Evaluation of the Autonomic Nervous System Using the FAN® Device – Range of Normal and Examples of Abnormal
S Haegele-Link*, 1, D Claus2, S Dücker3, T Vogt3, F Birklein3
Identifiers and Pagination:Year: 2008
First Page: 12
Last Page: 19
Publisher ID: TONEUJ-2-12
Article History:Received Date: 14/2/2008
Revision Received Date: 11/3/2008
Acceptance Date: 9/4/2008
Electronic publication date: 7/5/2008
Collection year: 2008
open-access license: This is an open access article distributed under the terms of the Creative Commons Attribution License (http://creativecommons.org/licenses/by/2.5/), which permits unrestrictive use, distribution, and reproduction in any medium, provided the original work is properly cited.

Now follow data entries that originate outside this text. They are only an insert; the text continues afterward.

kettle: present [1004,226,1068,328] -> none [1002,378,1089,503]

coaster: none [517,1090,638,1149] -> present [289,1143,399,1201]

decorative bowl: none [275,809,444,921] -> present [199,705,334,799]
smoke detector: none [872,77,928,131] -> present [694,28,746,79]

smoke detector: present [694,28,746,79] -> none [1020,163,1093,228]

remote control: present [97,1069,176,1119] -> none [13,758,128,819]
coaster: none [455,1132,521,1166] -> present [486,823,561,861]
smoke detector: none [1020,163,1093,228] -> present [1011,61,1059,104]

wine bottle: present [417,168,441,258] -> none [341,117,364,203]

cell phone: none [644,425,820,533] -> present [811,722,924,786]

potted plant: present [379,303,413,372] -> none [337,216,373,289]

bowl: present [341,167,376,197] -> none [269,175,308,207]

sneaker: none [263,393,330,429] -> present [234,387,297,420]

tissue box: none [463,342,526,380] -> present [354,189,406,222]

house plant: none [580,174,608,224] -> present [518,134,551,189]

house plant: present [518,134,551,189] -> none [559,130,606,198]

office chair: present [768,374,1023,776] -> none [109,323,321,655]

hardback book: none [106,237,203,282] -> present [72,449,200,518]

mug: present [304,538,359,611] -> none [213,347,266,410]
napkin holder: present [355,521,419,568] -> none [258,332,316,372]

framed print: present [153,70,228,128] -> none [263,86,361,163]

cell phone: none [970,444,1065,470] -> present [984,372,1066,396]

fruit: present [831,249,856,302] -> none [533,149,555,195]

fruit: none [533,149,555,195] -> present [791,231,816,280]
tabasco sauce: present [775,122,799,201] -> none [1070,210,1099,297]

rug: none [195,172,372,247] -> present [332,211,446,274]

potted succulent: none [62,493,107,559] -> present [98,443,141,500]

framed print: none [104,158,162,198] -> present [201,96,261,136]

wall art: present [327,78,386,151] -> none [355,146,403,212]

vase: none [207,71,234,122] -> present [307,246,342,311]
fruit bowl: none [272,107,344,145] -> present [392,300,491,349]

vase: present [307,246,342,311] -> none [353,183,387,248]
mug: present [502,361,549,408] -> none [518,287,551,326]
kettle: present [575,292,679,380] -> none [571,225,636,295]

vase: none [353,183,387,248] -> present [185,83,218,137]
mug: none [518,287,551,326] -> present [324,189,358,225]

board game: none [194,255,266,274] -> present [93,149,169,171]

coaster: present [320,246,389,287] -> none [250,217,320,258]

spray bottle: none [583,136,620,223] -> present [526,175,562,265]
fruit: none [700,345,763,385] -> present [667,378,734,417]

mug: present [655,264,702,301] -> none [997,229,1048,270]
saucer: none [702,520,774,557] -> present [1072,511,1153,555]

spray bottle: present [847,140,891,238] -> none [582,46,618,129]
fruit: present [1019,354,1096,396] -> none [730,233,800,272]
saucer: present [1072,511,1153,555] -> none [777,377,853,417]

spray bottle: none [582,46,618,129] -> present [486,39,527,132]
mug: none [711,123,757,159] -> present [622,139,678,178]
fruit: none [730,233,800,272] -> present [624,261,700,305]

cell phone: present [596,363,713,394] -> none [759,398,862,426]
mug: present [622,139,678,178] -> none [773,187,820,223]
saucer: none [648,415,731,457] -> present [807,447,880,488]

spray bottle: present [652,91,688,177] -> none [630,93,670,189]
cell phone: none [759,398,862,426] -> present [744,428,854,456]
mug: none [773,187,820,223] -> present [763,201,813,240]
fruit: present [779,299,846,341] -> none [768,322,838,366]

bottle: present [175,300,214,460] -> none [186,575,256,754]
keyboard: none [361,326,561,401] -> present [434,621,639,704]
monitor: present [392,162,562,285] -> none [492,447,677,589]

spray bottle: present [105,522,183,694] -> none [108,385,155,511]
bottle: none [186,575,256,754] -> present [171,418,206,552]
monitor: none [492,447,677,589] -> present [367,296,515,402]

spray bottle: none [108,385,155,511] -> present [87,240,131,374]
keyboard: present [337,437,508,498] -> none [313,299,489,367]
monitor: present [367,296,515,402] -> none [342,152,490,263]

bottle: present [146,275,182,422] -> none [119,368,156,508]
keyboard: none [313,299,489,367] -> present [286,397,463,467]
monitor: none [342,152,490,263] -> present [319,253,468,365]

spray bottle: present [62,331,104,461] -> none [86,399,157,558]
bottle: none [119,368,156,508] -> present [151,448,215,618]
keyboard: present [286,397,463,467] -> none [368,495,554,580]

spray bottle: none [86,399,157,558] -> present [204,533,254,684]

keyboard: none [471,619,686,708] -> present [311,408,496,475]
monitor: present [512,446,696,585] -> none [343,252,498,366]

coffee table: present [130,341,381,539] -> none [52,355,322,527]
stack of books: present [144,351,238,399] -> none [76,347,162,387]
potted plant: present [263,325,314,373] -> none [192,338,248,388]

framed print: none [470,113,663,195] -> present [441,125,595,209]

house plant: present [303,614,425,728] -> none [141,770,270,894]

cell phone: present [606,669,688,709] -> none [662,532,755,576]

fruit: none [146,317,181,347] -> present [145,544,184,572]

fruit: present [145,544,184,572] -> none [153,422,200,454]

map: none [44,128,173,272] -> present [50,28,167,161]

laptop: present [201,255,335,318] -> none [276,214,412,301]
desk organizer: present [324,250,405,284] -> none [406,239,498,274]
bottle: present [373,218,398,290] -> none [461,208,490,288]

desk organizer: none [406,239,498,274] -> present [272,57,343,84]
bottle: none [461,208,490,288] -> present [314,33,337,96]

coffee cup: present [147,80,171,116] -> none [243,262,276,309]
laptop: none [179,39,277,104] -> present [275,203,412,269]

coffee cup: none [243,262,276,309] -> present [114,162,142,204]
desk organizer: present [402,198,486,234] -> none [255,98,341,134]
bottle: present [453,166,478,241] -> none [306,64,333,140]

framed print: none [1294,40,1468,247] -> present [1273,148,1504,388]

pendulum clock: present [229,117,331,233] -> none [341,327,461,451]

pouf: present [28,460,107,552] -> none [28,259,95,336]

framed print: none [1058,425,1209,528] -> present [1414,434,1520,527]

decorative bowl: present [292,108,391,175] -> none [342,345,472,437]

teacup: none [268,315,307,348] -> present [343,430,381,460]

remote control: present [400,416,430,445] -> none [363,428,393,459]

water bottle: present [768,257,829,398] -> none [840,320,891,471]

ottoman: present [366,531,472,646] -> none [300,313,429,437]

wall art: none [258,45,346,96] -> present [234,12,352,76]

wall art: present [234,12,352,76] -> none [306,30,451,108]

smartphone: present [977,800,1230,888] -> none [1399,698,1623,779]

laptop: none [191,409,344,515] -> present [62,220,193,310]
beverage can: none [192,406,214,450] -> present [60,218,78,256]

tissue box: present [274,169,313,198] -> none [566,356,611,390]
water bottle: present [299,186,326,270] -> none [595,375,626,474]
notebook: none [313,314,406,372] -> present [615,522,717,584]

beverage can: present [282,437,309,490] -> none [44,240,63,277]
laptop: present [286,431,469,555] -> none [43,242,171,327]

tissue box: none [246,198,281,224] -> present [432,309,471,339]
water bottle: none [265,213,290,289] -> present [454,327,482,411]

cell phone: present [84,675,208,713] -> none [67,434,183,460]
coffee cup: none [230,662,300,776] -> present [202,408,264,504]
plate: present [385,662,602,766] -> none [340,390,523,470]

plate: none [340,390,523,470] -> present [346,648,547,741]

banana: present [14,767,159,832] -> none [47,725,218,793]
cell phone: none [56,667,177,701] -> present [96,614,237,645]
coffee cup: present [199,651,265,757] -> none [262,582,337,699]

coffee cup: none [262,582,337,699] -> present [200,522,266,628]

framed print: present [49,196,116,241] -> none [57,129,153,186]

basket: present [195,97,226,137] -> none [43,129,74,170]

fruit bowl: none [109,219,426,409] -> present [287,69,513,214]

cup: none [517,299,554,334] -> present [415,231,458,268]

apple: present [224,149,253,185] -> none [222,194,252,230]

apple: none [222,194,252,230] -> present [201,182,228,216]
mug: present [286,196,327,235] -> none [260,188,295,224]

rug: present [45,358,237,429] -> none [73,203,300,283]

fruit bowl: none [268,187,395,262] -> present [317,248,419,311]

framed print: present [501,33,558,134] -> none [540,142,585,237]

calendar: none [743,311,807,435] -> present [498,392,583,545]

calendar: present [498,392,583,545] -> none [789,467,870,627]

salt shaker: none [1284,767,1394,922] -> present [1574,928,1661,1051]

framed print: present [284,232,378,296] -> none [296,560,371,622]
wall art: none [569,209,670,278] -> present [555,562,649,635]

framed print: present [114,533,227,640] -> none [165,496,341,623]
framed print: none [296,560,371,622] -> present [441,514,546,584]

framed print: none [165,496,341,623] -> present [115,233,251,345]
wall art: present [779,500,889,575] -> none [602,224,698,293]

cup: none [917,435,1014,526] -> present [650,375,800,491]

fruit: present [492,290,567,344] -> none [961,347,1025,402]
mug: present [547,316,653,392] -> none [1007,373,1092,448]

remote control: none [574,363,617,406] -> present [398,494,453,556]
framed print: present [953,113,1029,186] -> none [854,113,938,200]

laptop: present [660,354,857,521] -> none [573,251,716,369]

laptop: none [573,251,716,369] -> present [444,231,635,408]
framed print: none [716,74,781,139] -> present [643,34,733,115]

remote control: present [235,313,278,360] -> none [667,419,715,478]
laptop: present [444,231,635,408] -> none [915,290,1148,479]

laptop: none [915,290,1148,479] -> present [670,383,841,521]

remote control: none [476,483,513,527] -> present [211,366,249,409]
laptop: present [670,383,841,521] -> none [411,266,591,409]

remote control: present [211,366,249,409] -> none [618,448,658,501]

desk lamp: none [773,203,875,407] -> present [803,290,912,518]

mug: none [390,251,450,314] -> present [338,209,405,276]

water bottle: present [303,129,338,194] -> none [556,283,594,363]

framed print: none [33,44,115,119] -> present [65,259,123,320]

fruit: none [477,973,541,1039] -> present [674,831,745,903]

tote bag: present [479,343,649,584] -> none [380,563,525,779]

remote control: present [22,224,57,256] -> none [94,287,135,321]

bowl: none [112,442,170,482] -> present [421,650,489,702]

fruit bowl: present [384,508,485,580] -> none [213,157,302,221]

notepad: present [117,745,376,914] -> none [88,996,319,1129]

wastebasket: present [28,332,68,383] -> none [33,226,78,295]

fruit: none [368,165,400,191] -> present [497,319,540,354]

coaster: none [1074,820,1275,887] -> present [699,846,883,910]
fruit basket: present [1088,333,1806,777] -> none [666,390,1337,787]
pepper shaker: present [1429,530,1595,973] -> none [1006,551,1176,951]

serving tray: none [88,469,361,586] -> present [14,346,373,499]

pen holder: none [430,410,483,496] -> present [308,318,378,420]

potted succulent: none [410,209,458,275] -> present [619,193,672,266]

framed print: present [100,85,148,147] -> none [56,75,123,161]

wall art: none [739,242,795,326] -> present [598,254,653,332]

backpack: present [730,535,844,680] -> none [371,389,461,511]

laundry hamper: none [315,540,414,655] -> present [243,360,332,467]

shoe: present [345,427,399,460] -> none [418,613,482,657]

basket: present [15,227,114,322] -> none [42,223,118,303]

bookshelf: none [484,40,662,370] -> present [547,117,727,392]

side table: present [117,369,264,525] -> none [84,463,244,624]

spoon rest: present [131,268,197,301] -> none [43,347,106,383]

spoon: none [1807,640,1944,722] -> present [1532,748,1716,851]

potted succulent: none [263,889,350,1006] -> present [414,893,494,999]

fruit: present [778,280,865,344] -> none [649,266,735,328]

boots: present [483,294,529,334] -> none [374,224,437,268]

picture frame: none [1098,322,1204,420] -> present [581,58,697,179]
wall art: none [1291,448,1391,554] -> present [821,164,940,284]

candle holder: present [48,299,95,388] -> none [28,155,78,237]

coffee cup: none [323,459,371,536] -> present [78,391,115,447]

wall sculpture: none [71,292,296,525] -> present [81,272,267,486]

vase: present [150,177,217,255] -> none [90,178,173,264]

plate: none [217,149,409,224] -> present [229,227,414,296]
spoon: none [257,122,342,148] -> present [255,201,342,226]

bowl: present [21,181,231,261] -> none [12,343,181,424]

Different components of the autonomic nervous system may be affected by different disorders to varying degrees. The aim of this study is to report first experiences with a new device (FAN®, Schwarzer, Germany) which measures heart rate variability (HRV), sympathetic skin responses (SSR) and the pulse wave transit time (PTT). We examined 190 healthy volunteers (102 men, 88 women) and in 89 subjects (46 men, 43 women) PTT during VM was investigated. In a subset of 24 subjects PTT was compared to conventional blood pressure recording. Thereafter, normal data were compared to patients with polyneuropathy (PNP) and Parkinson syndromes. All parameters of HRV decreased with age. 6 parameters for HRV at rest, during deep respiration and the valsalva ratio were reclassified into three age categories: under 40 (n=96), 40 – 60 (n=71) and 60 or older (n=23). Applying the lower limits of normal (5%-tile) subjects did not have more than 2 of these 6 parameters in the pathological range PTT reduction during phase IV of the valsalva manoeuvre was greater than 7.7 ms (5%-tile) but not age dependent. Patients with PNP had reduced HRV and SSR, Parkinson patients had more frequently impaired blood pressure regulation according to PTT assessment. Our investigation shows that the FAN® might be useful for clinicians to detect autonomic disorders.